GOAL OF THE EXERCISE:
How many lines in the rows below contain the string "Międzyrzecze"? Case counts. Reply with the number alone.

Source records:
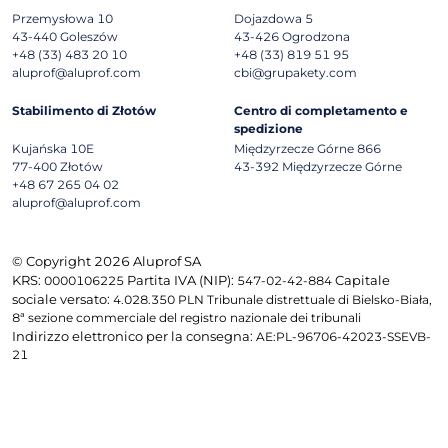
Przemysłowa 10
Dojazdowa 5
43-440
Goleszów
43-426
Ogrodzona
+48 (33) 483 20 10
+48 (33) 819 51 95
aluprof@aluprof.com
cbi@grupakety.com
Stabilimento di Złotów
Centro di completamento e
spedizione
Kujańska 10E
Międzyrzecze Górne 866
77-400
Złotów
43-392
Międzyrzecze Górne
+48 67 265 04 02
aluprof@aluprof.com
© Copyright 2026 Aluprof SA
KRS:
Partita IVA (NIP):
Capitale
0000106225
547-02-42-884
sociale versato:
4.028.350 PLN Tribunale distrettuale di Bielsko-Biała,
8ª sezione commerciale del registro nazionale dei tribunali
Indirizzo elettronico per la consegna:
AE:PL-96706-42023-SSEVB-
21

SOLUTION TO THE PROBLEM:
2